Philosophical Questions and Themes: Emphasis will be placed on Simone de Beauvoir’s analysis of ethics, politics, freedom, and situation; her theoretical framework for various systems of oppression (including race, gender/sexuality, colonialism, and age/aging); and her contributions to/influence on feminist philosophy.

 

PHIL 425W  Epistemology (Vincent Colapietro)

The first part of this course will be devoted to the main positions in contemporary epistemology (skepticism, foundationalism, coherentism, contextualism, and relativism) as these are defended by their most influential advocates (e.g., Sosa, BonJour, Williams, Putnam, and Rorty). Some attention will be paid to canonical figures in the modern epoch (e.g., René Descartes’s foundationalism, John Locke on the dangers of “enthusiasm” – i.e., fanaticism – and Thomas Reid on memory and testimony), the principal focus will be on contemporary authors.

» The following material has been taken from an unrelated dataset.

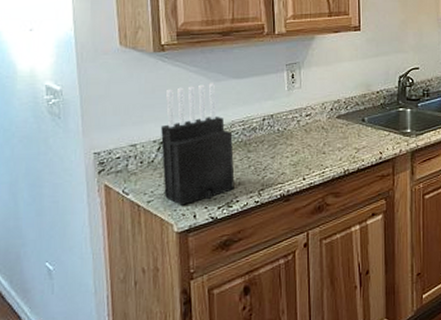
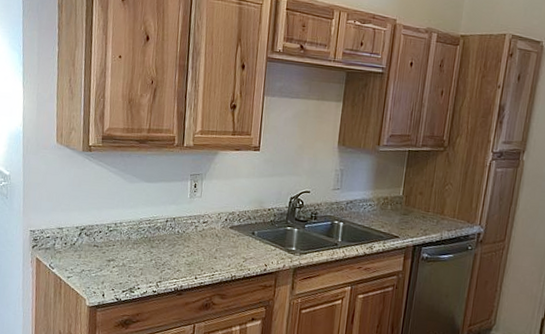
knife block: present [161,83,235,205] -> none [81,183,140,285]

The second part of this course will focus on social epistemology.  In addition to selections from Race and Epistemologies of Ignorance (SUNY Press, 2007), edited by Nancy Tuana and Shannon W. Sullivan, we will read Miranda Fricker’s Epistemic Injustice: Power and the Ethics of Knowledge (OUP, 2009) and José Medina’s The Epistemology of Testimony: Gender and Racial Oppression, Epistemic Injustice, and Resistance Imaginations (OUP, 2012).

The course will be unevenly divided into these two parts. Roughly one third of the course will be devoted to the main positions in contemporary epistemology, whereas about two thirds will be devoted to social epistemology, with special attention being paid to the most prevalent, systemic forms of epistemic injustice. Here and there representative figures from philosophical traditions especially of interest to students (e.g., the phenomenological, hermeneutic, feminist, and pragmatic traditions) will be used to supplement the focal readings.

 

PL SC 583  Modern Political and Social Theory: The Politics of Social Identities (John Christman)

Multiculturalism and identity politics has posed a complex challenge to the modernist project of liberal democratic theory.  In particular, these movements have raised fundamental questions about the nature of the self and the political subject assumed in models of justice and social theory generally.  The idea of the rational autonomous agent whose perspective and interests are independent of social and cultural identity markers has been the focus of complex critique on behalf of those engaged in social movements that deny that very picture of the political subject.   Of particular concern for the course will be the nature and ground of social identity at issue in these debates.

This course will begin with a brief overview of the major tenets of liberal democratic theory, in particular recent work by Rawls and Habermas.  The rest of the class will then look at contemporary work that both challenges and defends that approach with regards to the question of identity politics, the politics of recognition, and claims of social identity.  Works by feminists, critical race theorists, multiculturalists and other liberals will be included.  Thinkers such as Iris Young, Linda Martin Alcoff, K. Anthony Appiah, Charles Taylor, Amy Gutmann, and others will be considered.